Technical Guidelines from the Google webmaster guidelines
Google webmasters guidelines > Technical (there are five guidelines in this
category)
The guidelines in this category are , er, for lack of a better word..
technical. This means that they are pretty specific about a couple of
things and that they bring up many terms that you might not be aware of.
The good news is, each of these guidelines can be broken down into
pieces small enough to understand. Even if they seem confusing I would
recommend that you read through them well as they (and all the
guidelines) play an important role in how your site is indexed by
Google.
- Use a text browser such as Lynx to examine your site, because most search engine spiders see your site much as Lynx would. If fancy features such as JavaScript, cookies, session IDs, frames, DHTML, or Flash keep you from seeing all of your site in a text browser, then search engine spiders may have trouble crawling your site.
- Allow search bots to crawl your sites without session IDs or arguments that track their path through the site. These techniques are useful for tracking individual user behavior, but the access pattern of bots is entirely different. Using these techniques may result in incomplete indexing of your site, as bots may not be able to eliminate URLs that look different but actually point to the same page.
- Make sure your web server supports the If-Modified-Since HTTP header.
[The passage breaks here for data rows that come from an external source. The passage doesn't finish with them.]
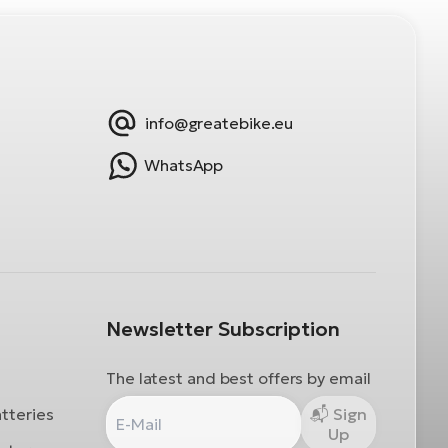
info@greatebike.eu
WhatsApp
Newsletter Subscription
The latest and best offers by email
atteries
Sign
Up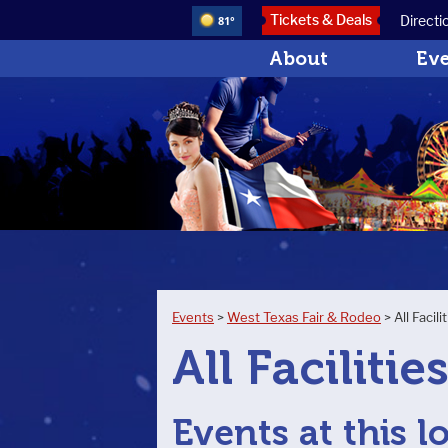
Tickets & Deals
Directi
81°
About
Ev
Events
>
West Texas Fair & Rodeo
>
All Facili
All Facilitie
Events at this l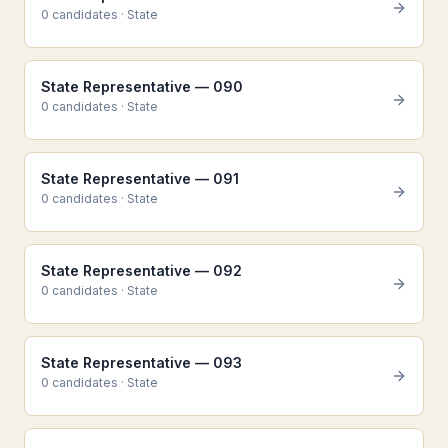
0
candidate
s
·
State
State Representative — 090
0
candidate
s
·
State
State Representative — 091
0
candidate
s
·
State
State Representative — 092
0
candidate
s
·
State
State Representative — 093
0
candidate
s
·
State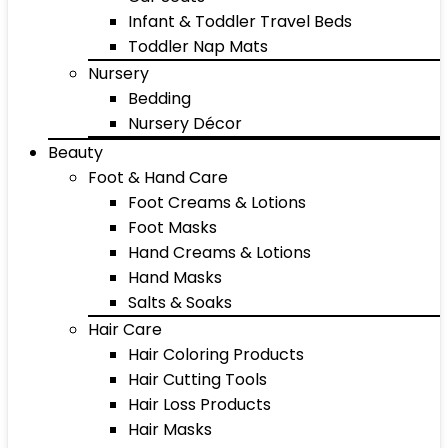
Infant & Toddler Travel Beds
Toddler Nap Mats
Nursery
Bedding
Nursery Décor
Beauty
Foot & Hand Care
Foot Creams & Lotions
Foot Masks
Hand Creams & Lotions
Hand Masks
Salts & Soaks
Hair Care
Hair Coloring Products
Hair Cutting Tools
Hair Loss Products
Hair Masks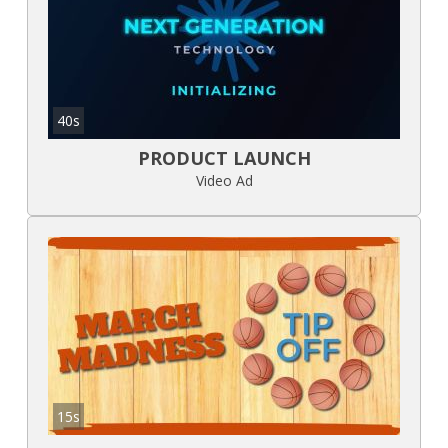
40s
PRODUCT LAUNCH
Video Ad
15s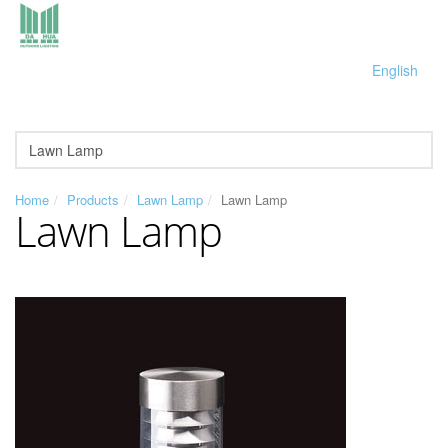
English
Home
Products
Lawn Lamp
Lawn Lamp
Lawn Lamp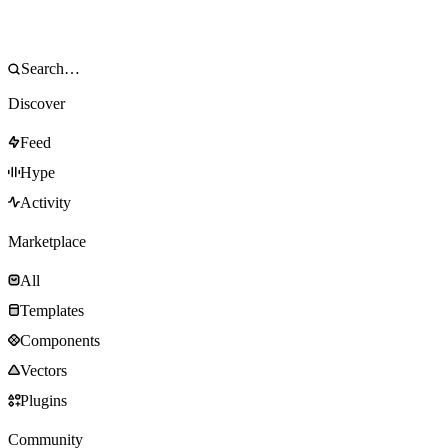
Discover
Feed
Hype
Activity
Marketplace
All
Templates
Components
Vectors
Plugins
Community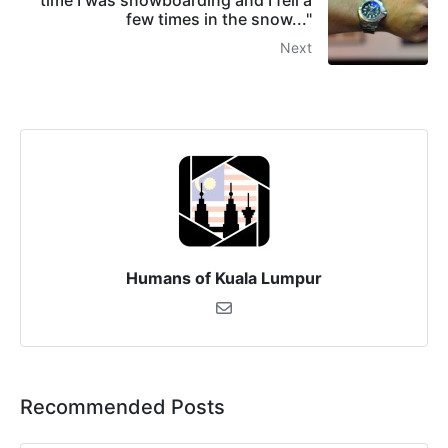
time I was snowboarding and I fell a
few times in the snow..."
Next
Humans of Kuala Lumpur
Recommended Posts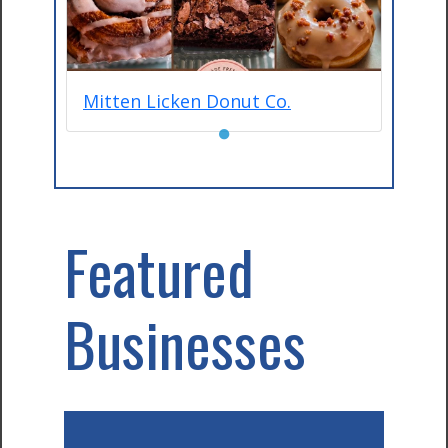
Mitten Licken Donut Co.
●
Featured
Businesses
This feature allows your web server to tell Google whether your content has changed since we last crawled your site. Supporting this feature saves you bandwidth and overhead.
- Make use of the robots.txt file on your web server. This file tells crawlers which directories can or cannot be crawled. Make sure it's current for your site so that you don't accidentally block the Googlebot crawler.
- If your company buys a content management system, make sure that the system can export your content so that search engine spiders can crawl your site.